As Google Rolls Out Android Auto, Who Will Drive the Connected Car Software Market?
Connected car software is still in its infancy, but a current spate of interest from technology companies and traditional automakers may provide some hints about the direction it could take.
Google has announced that Android Auto, its interface for connecting a user’s smartphone with their car, is available in a wider range of vehicles.
Normally, the app syncs with the car’s infotainment system so that Android apps can be displayed on any compatible in-car display. The integration with the car system allows users to carry out useful but potentially distracting functions such as get directions, make calls, send and receive messages and listen to music.
However, this update means that the app can be run from the screen, so the device can simply be plugged into a mounted display on the car and the interface can be used from the smartphone screen.
Android Auto, and Apple’s similar Apple CarPlay, shows how device-makers are approaching the market from their direction, pushing smartphone apps out to take over user’s vehicles as well as their devices.
However, from the other direction, automakers are also rolling out their own software to enable drivers of their vehicles.
BlackBerry recently signed an agreement with Ford to use BlackBerry’s QNX and security software in its vehicles. The QNX embedded operating system is currently used in over 60 million vehicles and allows applications for vehicles to be built on it. This can include hands-free controls and multimedia capabilities.
This was a new type of deal for BlackBerry, which typically deals with Tier 1 companies: the suppliers to the likes of Ford.
But according to John Wall, Head of QNX, this indicates the direction that auto brands like Ford may take in the future.
“Software is becoming such an important part of the experience in a vehicle,” he told CBR. “Original equipment manufacturers (OEMs)’ software is becoming as important as the physical components.
“The OEMs will have a much stronger say and a much larger control in developing the software that goes in the car.”
By designing their own software, rather than buying it through a supplier, the auto-makers can build in active safety functions they need.

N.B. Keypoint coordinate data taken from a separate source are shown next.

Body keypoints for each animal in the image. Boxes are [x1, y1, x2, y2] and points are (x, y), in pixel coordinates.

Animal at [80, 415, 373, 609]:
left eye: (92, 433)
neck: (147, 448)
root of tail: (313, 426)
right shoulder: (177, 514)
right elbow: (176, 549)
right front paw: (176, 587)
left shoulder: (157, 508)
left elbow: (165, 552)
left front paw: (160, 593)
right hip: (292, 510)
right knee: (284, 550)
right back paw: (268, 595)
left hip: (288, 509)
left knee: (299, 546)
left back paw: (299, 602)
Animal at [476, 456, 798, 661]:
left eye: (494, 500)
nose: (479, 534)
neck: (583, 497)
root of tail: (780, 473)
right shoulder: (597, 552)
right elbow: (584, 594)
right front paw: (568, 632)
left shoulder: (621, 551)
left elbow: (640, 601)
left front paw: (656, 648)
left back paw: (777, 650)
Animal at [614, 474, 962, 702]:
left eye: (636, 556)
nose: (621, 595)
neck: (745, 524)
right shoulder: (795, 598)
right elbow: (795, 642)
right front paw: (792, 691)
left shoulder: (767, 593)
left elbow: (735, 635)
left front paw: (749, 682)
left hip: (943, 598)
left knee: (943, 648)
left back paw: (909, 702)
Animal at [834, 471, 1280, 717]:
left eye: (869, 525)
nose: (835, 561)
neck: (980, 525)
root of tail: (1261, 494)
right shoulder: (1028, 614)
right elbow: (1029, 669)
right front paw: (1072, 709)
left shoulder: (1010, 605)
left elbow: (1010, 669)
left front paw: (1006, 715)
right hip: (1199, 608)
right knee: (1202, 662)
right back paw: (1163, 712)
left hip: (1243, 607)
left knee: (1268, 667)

For example, recently, Tesla issued an update to its autonomous driving software that it claimed would have prevented a fatality that happened in May. A 40-year-old died on a Florida highway while using the Autopilot, which features various systems such as Autosteer and Auto Lane Change.

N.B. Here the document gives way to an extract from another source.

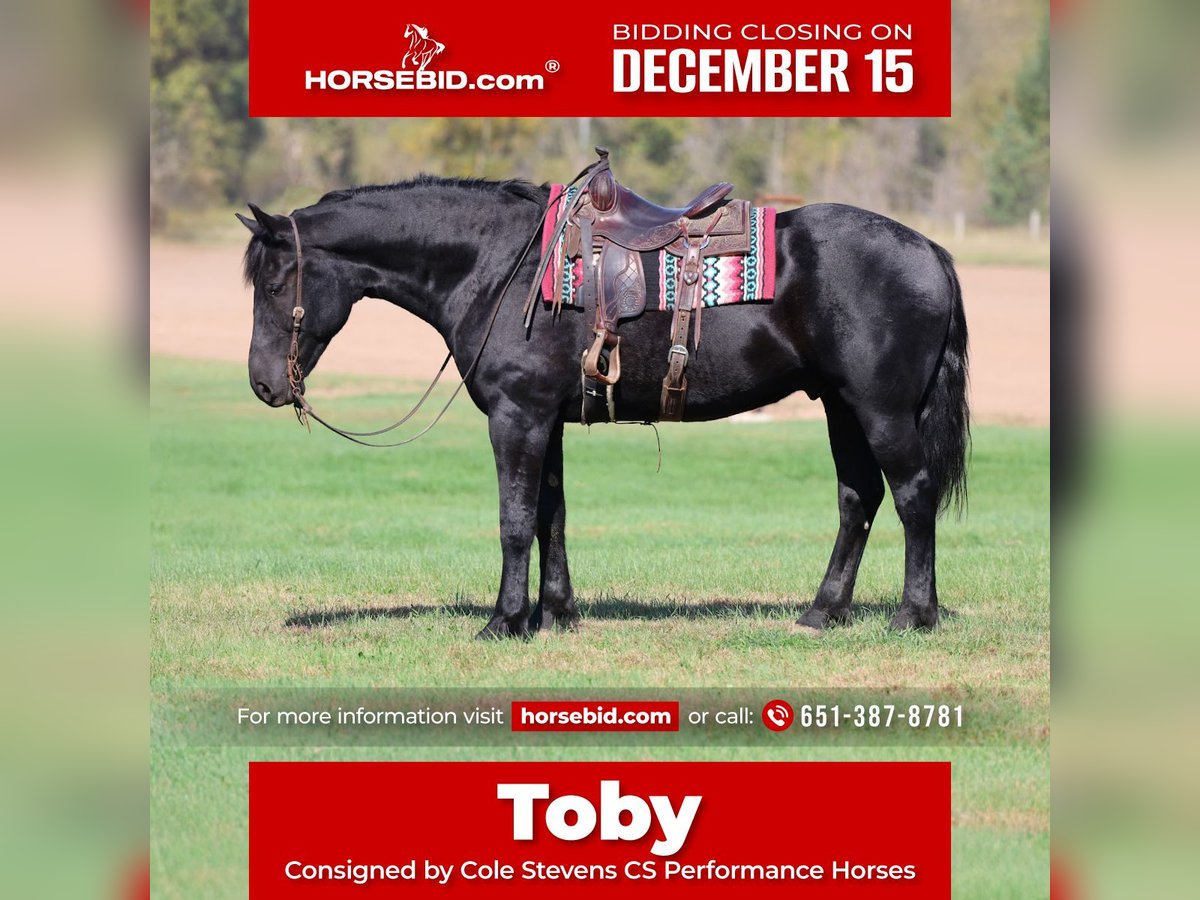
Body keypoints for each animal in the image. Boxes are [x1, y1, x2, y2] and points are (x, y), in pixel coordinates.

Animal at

Version 8 of the software will make more prominent use of radar to process signals from the car’s surroundings. Until the update the radar had been used as an auxiliary sensor to the vehicles’ main cameras.

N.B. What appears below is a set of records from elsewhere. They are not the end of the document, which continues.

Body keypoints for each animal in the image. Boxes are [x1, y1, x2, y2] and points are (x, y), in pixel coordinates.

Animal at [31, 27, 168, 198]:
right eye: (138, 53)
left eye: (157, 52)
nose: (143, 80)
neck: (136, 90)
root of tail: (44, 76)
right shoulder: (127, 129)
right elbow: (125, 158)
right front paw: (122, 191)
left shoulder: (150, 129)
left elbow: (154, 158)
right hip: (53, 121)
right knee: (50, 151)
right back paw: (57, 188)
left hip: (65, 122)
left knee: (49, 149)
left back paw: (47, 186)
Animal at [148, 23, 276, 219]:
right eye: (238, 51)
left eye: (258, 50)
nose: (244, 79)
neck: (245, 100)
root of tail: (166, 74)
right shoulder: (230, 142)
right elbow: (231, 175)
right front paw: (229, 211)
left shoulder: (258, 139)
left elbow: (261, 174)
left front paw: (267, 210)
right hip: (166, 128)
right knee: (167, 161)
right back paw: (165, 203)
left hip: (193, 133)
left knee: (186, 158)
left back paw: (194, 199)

Radar was initially added to Tesla vehicles in October 2014 as part of the Autopilot hardware suite, but through the software update the whole system could be rebuilt around it.
Jaguar is another automaker that exercises a high degree of control of the components in its vehicles, using the Autologic technology
This seems like a win-win scenario. The consumer is able to continue using the same product and gain new functionality without having to buy a newer model. For the manufacturer, it protects the investment made in developing and bringing a product to market.
However, it is not just this kind of update that appeals to automakers. In fact, companies such as Tesla, Google and Apple are driving some of the urgency in automakers to enhance the software in their vehicles.
Whoever’s software ends up powering the cars of the future, the opportunity is clear. According to PwC, digital and connected services could be worth 24 percent of automotive industry revenue and 36 percent of profits by 2020.
There will be interest from all parties, but for developers and companies that work out how to address the market the connected car software ecosystem could be a big earner.